Quelques remarques seulement.

 

1. Ces textes sont, il faut le reconaître, étonnants, notamment en ce qu'ils établissent une différence entre péché contre Jésus-Christ et pécher contre le St Esprit. Cela démontre que bien que très étroitement liés (en un sens idissociables), Jésus-Christ et le St Esprit ne peuvent pas être confondus.

 

2. Il me semble que le St Esprit, pour ce qui est du salut, agit sur deux axes principaux :

  • il convainc du péché (Jn 16.8 ; 1 Jn 1.5-10)

  • il convainc que Jésus est le Christ (Jn 16.13 ; 1 Jn 4.1-3).

 

Refuser ces deux révélations, c'est évidemment s'opposer clairement au témoignage du St Esprit ; c'est le faire menteur.

 

3. Le contexte des deux textes qui utilisent cette expression est un peu différents (Mt 12.31-32 et Lc 12.10). Dans les deux cas cependant, il me semble important de retenir qu'il s'agit moins d'un acte ponctuel ("je l'ai fait, c'es trop tard") que d'une attitude d'opposition persistante (Os 4.17 ; Cf. Pharaon, Saül...). Par exemple d'un refus de demander pardon. Le brigand repentant a peut-être péché contre le St Esprit plus d'une fois. Mais quand il invoque le secours de Jésus-Christ, ce secours lui est accordé à l'instant.

 

4. Nb 15.27-31 donne une indication avec l'expression "agir à main levée", c'est-à-dire volontairement, résolument, solennellement, publiquement. Il me semble que c'est la différence entre "être infidèle" (même gravement) et renier (2 Tm 2.12-13). La différence est importante ; cela ne rend pas pour autant l'infidélité anodine, car une infidélité persistante peut ressembler à un reniement (sans le devenir nécessairement toutefois). C'est comme un dérapage controlé et un dérapage incontrolé... Il y a une différence, mais... ce sont deux dérapages.

 

5. La première épitre de Jean donne 4 signes qui démontrent un coeur régénéré :

  • reconnaître que je suis pécheur (1 Jn 1.5-10 ; 2.15-16 ; 3.3-8...)

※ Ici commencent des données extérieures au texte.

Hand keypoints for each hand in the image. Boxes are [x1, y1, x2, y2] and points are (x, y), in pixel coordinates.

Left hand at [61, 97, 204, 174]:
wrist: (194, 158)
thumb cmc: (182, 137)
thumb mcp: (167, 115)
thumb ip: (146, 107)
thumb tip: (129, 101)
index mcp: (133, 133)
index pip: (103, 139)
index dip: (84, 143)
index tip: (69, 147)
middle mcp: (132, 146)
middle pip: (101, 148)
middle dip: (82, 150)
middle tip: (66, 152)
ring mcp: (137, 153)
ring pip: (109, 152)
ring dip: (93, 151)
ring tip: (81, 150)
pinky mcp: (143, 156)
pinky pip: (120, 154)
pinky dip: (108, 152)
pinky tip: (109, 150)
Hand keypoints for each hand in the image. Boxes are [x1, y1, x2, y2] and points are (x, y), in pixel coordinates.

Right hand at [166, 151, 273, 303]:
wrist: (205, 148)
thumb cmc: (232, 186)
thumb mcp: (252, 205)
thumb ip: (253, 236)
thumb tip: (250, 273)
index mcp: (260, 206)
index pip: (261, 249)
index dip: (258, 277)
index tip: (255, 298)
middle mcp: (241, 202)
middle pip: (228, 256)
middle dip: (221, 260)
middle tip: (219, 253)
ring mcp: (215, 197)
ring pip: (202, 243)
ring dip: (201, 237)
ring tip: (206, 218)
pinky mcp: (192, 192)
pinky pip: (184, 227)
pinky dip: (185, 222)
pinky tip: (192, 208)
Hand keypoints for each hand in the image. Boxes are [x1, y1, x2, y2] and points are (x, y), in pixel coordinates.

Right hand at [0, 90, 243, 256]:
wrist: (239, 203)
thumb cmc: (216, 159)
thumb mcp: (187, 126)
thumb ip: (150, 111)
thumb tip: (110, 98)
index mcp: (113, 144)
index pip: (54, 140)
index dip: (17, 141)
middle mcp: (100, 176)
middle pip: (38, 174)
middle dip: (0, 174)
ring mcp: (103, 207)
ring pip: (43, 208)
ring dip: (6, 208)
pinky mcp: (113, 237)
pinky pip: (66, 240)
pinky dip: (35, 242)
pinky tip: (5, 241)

  • reconnaître que Jésus est le Christ (1 Jn 2.1 ; 3.8 ; 4.1-3 ; 5.11-12)

  • aimer la Parole, les commandements de Dieu (1 Jn 2.4 ; 3.22-24 ; 5.2-4)

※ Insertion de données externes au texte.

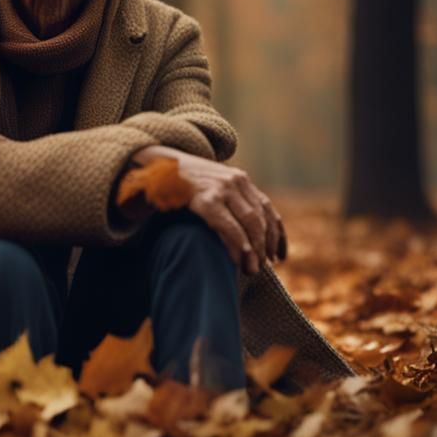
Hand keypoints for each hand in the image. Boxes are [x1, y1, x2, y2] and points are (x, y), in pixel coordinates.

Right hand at [129, 145, 286, 274]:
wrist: (156, 166)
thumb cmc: (182, 183)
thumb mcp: (210, 185)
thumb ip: (228, 200)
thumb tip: (246, 231)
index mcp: (240, 179)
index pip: (268, 209)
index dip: (277, 234)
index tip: (281, 256)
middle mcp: (236, 181)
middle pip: (261, 219)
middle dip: (265, 246)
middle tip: (264, 267)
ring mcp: (221, 189)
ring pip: (250, 224)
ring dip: (254, 250)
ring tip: (252, 269)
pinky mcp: (205, 200)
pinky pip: (229, 227)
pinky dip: (238, 245)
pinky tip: (240, 259)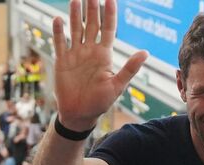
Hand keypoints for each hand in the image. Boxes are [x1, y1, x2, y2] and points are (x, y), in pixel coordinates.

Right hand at [53, 0, 147, 130]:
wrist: (79, 114)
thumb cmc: (100, 102)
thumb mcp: (117, 86)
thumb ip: (129, 68)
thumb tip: (146, 53)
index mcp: (104, 55)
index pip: (108, 29)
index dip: (109, 13)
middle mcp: (90, 51)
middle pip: (92, 24)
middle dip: (92, 8)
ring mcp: (75, 55)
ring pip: (76, 30)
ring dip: (75, 15)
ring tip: (75, 0)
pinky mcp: (62, 62)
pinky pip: (60, 43)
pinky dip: (58, 32)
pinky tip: (57, 20)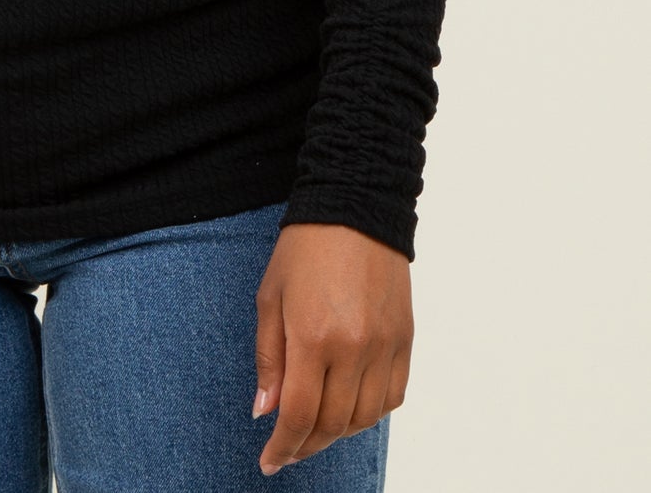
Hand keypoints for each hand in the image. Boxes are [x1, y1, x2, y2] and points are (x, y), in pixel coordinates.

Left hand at [252, 221, 411, 475]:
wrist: (355, 206)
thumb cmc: (304, 248)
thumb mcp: (270, 297)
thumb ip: (268, 359)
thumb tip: (265, 411)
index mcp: (313, 336)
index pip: (298, 415)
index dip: (283, 447)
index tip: (269, 462)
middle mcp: (354, 348)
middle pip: (332, 424)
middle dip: (305, 445)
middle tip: (287, 449)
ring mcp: (385, 346)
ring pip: (364, 418)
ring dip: (337, 433)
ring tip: (315, 428)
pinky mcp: (406, 340)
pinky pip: (392, 397)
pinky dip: (370, 413)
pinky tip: (350, 407)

  • aimer les frères et soeurs dans la foi (1 Jn 2.9-11 ; 3.10, 14, 18-19, 23 ; 4.11-12, 20-21 ; 5.1-2)

 

Autres textes à examiner : Hé 6.4-6 ; 1 Tm 1.13 (Paul agissait "par ignorance") ; Hé 3.12-13 ; 1 Jn 5.16-17

 

Pour ma part, je crois qu'une personne qui a réellement connu Christ (été connue de lui) et l'adoption qui est en lui demeure au Seigneur pour toujours. Si quelqu'un se détourne de manière volontaire, déterminée et durable, c'est qu'il ne l'a jamais connu.

 

Il est vrai qu'un chrétien peut vivre dans la défaite et porter peu de fruit, "chuter bien lourdement" comme dit Calvin. C'est dommage, mais cela ne fait pas de lui un non chrétien.